Jewish men are circumcised as a sign of God’s covenant with Abraham. I was circumcised at birth, so the cut was merely ceremonial. Nonetheless, the idea discomfited me. Not so much getting cut with a razor blade, you understand; that didn’t bother me so much. No, it was the fact that the rabbi and the cantor would see me naked.
Clearly in the two subsequent decades I managed to get over my squeamishness about being nude in the presence of other men, but at the time it was a mortifying thought. I had a flash of inspiration, though, that would save both my pride and my religion: I would bring handkerchiefs with which the rabbi and cantor would blindfold themselves before the relevant part of the ceremony. They would be able to perform their duties and I would stay unexposed. (It did not enter my head that I might not want somebody aiming a razor blade at my penis to be wearing a blindfold, but even then I was not the most practically minded of homosexuals.)
The hour of the ceremony came. I stood in front of the ritual bath–contrapposto, of course–took off my shirt, and reached into my pocket. “Here,” I said, offering the rabbi and the cantor the two handkerchiefs I’d stolen from my father’s dresser that morning. “These are for you to wear, so you don’t . . . so you don’t see . . .” I trailed off, too embarrassed to complete the thought but certain that these two spiritual leaders would divine my unspoken meaning.
“I’m sorry,” said the cantor gently. “But according to the law we have to see what we’re doing.” He may have been making that up, but he definitely had me pegged. If it hadn’t been a question of law, I would have insisted.

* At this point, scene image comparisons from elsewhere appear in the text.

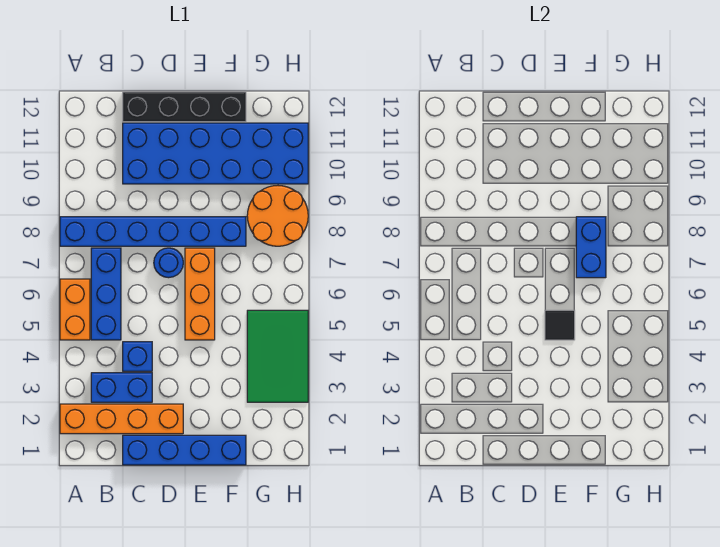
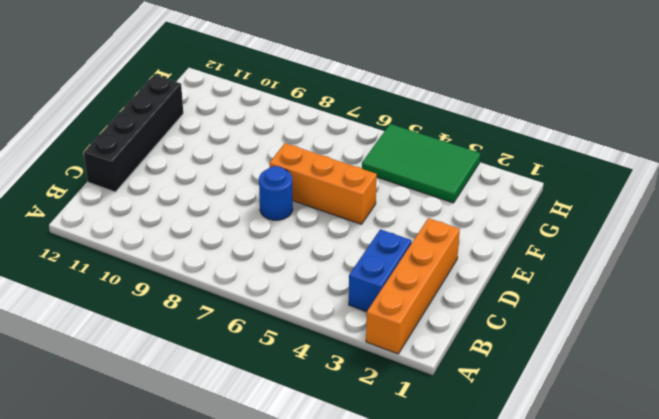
none -> orange brick A5:A6 level 1
none -> blue brick A8:F8 level 1
none -> blue brick B5:B7 level 1

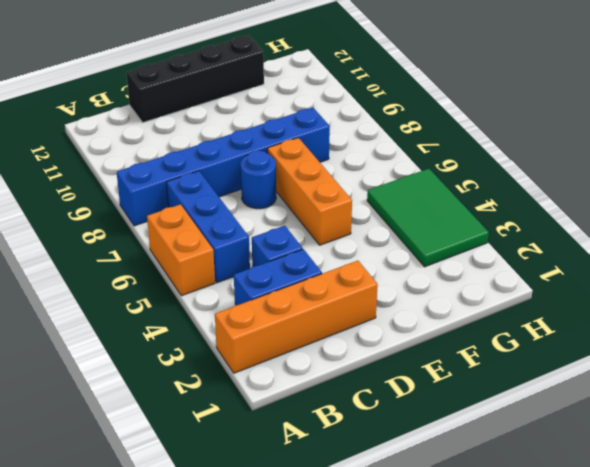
none -> blue brick C1:F1 level 1
none -> blue brick C10:H11 level 1
none -> orange round brick G8:H9 level 1

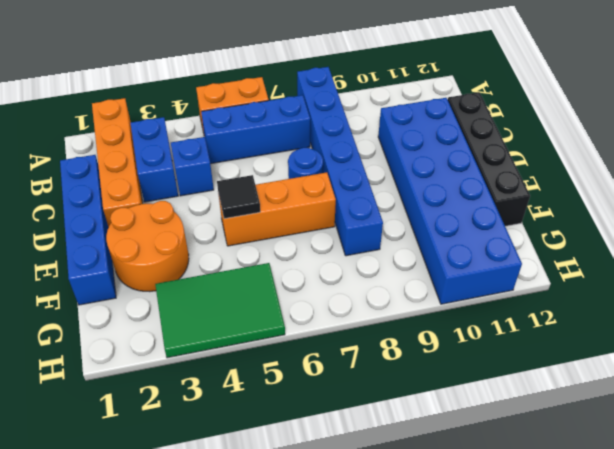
orange round brick E2:F3 level 1 -> orange round brick G8:H9 level 1
none -> blue brick F7:F8 level 2

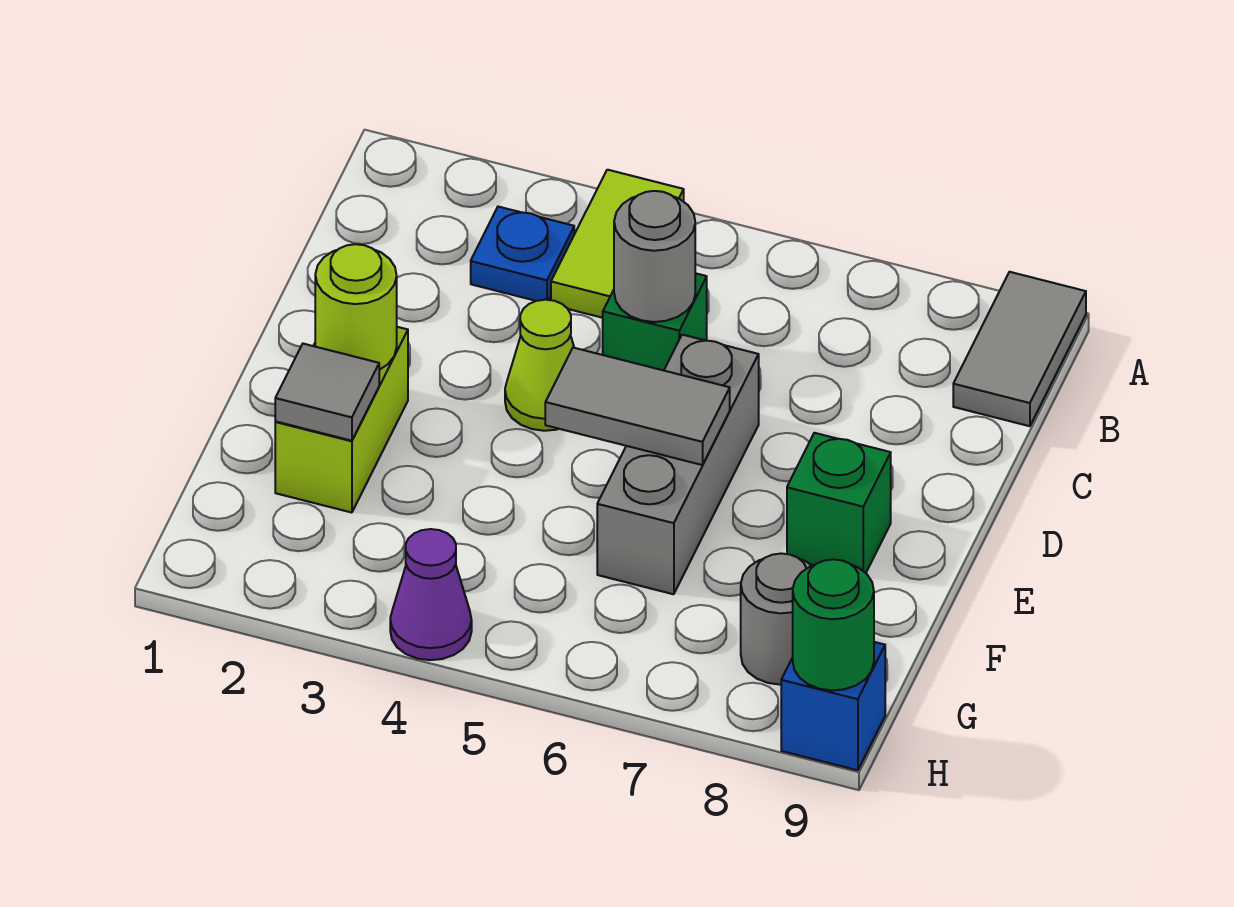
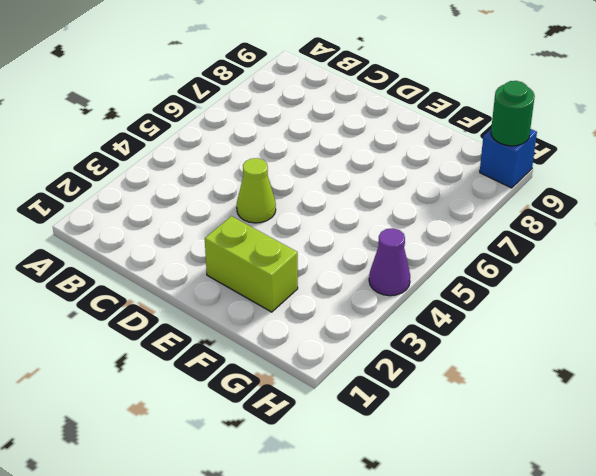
none -> lime tile A4:B4 level 1
none -> grey tile A9:B9 level 1
none -> blue plate B3 level 1

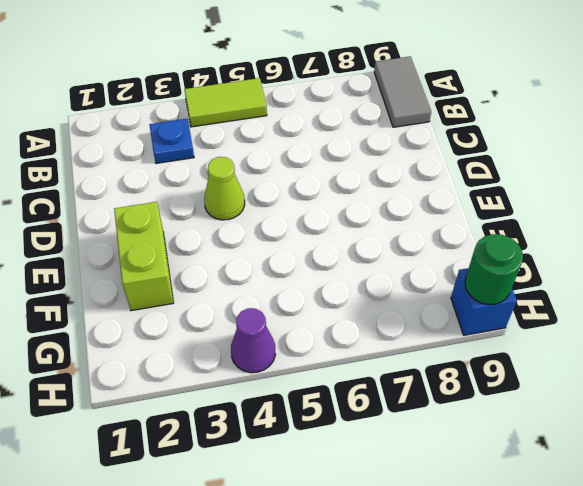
lime tile A4:A5 level 1 -> lime tile A4:B4 level 1
none -> green brick C5 level 1
none -> grey brick D6:F6 level 1
none -> green brick E8 level 1

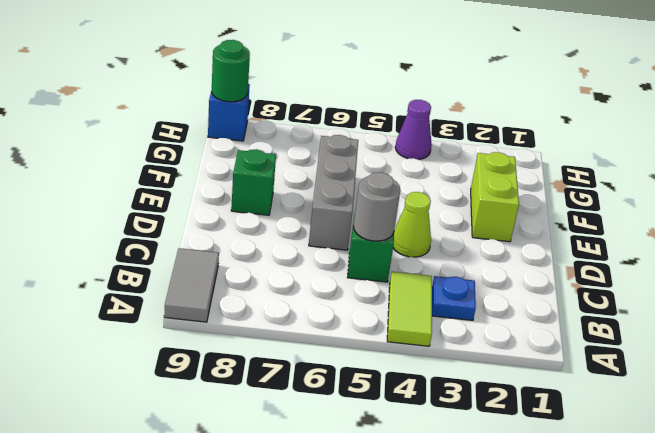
none -> grey round brick G8 level 1
none -> lime round brick E2 level 2
none -> grey tile E5:E6 level 2

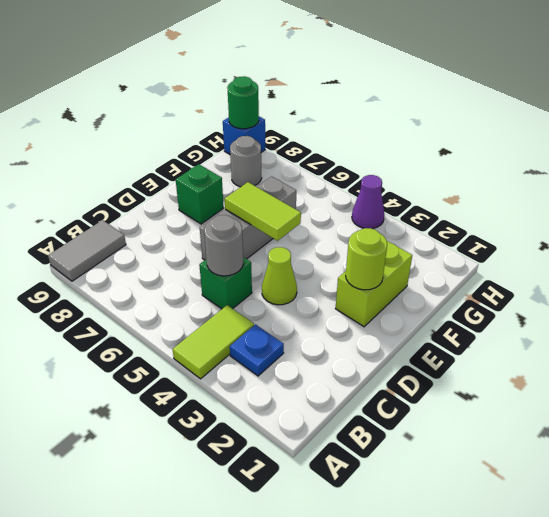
lime tile E5:E6 level 2 -> grey tile E5:E6 level 2
none -> grey tile F2 level 2

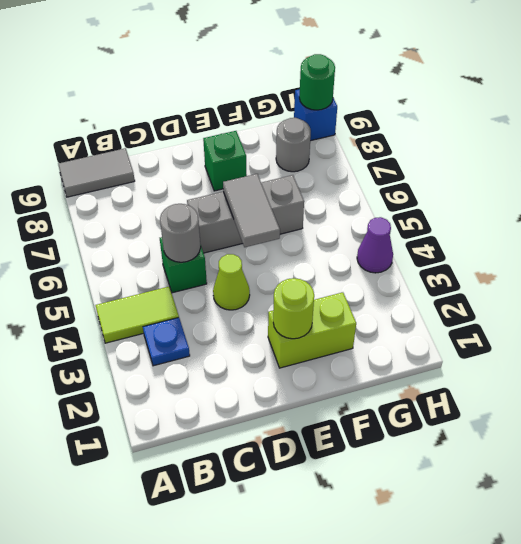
none -> grey tile F2 level 2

So I submitted, naked and ashamed, while they made a tiny cut that I barely felt at all. I glanced at the single drop of blood on my penis and jumped in the mikvah. After I had dunked my head under the water three times, I was a Jew.
These days, when the subject of my mother’s religion comes up in conversation with other Jews, I say, “She was an Episcopalian,” and then instantly follow it with, “but I converted.”
Because otherwise some jerk unfailingly says, “Oh, so you’re not really Jewish,” which I fucking hate.